Partout la santé pour tous : une ambition française
par Marie-Noëlle Lienemann
mercredi 19 juillet 2006
Les principales académies des sciences alertent le G8 en demandant le renforcement des actions internationales contre les maladies infectieuses. Le Collège de France vient de rendre un rapport extrêmement critique sur l’action de notre pays.
Dans un monde où les potentialités technologiques sont sans cesse plus prometteuses, l’intelligence humaine doit d’abord être utilisée au service de progrès pour l’humanité, sans être prisonnière des seuls intérêts financiers qui trop souvent décident et sélectionnent. Il revient donc aux politiques d’orienter les moyens de la recherche et de la science vers de grands projets utiles à la santé, à l’environnement, et vers de nouvelles ambitions industrielles. L’idéal serait de convaincre nos amis européens de nous unir autour de nouveaux projets qui parleraient aux peuples et les réconcilieraient avec une Union trop marchande et libérale. Inventer une nouvelle génération de vaccins susceptibles d’être produits plus rapidement après l’apparition des virus est un enjeu urgent, qui pourrait être le premier pilier d’un grand programme commun de recherche et de développement industriel. A défaut de convaincre les 25 pays de l’UE, la France peut lancer ce programme en proposant des collaborations, voire des coopérations renforcées aux pays prêts à nous accompagner. Nous avons avec l’Institut Pasteur, quelques grandes entreprises pharmaceutiques, les bases suffisantes pour prendre l’initiative et commencer. Le temps nous est compté, même si l’ambition doit s’inscrire dans la durée.
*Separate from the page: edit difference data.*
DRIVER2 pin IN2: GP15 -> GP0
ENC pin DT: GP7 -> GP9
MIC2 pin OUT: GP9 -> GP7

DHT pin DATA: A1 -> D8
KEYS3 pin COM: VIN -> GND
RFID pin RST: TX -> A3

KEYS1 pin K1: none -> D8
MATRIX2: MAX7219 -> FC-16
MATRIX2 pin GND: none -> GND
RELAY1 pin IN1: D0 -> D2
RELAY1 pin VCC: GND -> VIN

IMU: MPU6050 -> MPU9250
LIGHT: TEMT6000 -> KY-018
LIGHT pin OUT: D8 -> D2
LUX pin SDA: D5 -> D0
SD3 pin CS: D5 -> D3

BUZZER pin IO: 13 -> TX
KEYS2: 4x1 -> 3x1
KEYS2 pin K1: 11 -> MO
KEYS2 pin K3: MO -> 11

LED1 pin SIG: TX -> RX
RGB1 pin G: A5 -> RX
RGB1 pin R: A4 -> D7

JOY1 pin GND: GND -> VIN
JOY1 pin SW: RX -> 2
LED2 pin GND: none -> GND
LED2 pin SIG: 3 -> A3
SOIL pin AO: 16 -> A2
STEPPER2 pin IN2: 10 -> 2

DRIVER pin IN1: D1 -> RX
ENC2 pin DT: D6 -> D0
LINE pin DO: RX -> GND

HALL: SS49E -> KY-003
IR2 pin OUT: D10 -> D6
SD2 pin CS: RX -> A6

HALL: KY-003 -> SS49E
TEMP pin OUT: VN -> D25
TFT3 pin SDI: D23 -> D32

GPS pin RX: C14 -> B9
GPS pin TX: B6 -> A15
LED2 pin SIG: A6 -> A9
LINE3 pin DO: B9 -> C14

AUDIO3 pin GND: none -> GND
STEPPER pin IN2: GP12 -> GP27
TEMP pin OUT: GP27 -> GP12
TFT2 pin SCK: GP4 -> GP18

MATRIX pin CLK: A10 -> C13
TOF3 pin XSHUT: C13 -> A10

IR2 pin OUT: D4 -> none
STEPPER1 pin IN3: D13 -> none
Cette ambition pour le droit à la santé pour tous et partout est pour moi l’un des piliers de l’identité française et de l’actualité républicaine ; elle participe de notre développement et constitue un fil conducteur dans bon nombre de nos choix. Elle doit devenir une véritable culture commune et mobiliser toutes les énergies vitales du pays, les pouvoirs publics, les entreprises, les chercheurs, les acteurs associatifs, les scientifiques, les citoyens. De ce point de vue, le projet de service civique obligatoire peut être un formidable levier. Il pourrait être proposé aux jeunes de le réaliser dans la coopération santé à l’étranger, mais il devrait aussi permettre par exemple d’apprendre à chacun les gestes de premiers secours et les bonnes pratiques de prévention.
Tout se tient, l’universalité du droit à une santé de qualité est un choix de civilisation, et nous ne convaincrons à l’extérieur qu’à la condition de l’excellence à l’intérieur. Or de nombreux nuages inquiétants se bousculent au-dessus de notre système de santé et de notre Sécurité sociale. Les politiques libérales qui n’ont rien réglé des déficits de la Sécurité sociale et ont accru les inégalités, l’insuffisance des moyens consacrés à l’hôpital, la pénurie de médecins et de personnels de soins dans de très nombreuses parties du territoire national ou dans de nombreuses spécialités, la prévention négligée, sont autant de menaces qui font craindre que notre système de santé ne puisse plus être qualifié de meilleur du monde. En tout cas, nos concitoyens sont de plus en plus nombreux à observer les fissures qui, quotidiennement, le sapent et rendent aléatoire et inégalitaire l’accès aux soins de qualité. Restaurer l’excellence de notre santé publique, pérenniser notre Sécurité sociale, garantir un maillage de proximité, efficace, des médecins des hôpitaux doit être une des priorités du prochain mandat présidentiel. Un grand défi pour la France, ici et maintenant, partout et pour demain.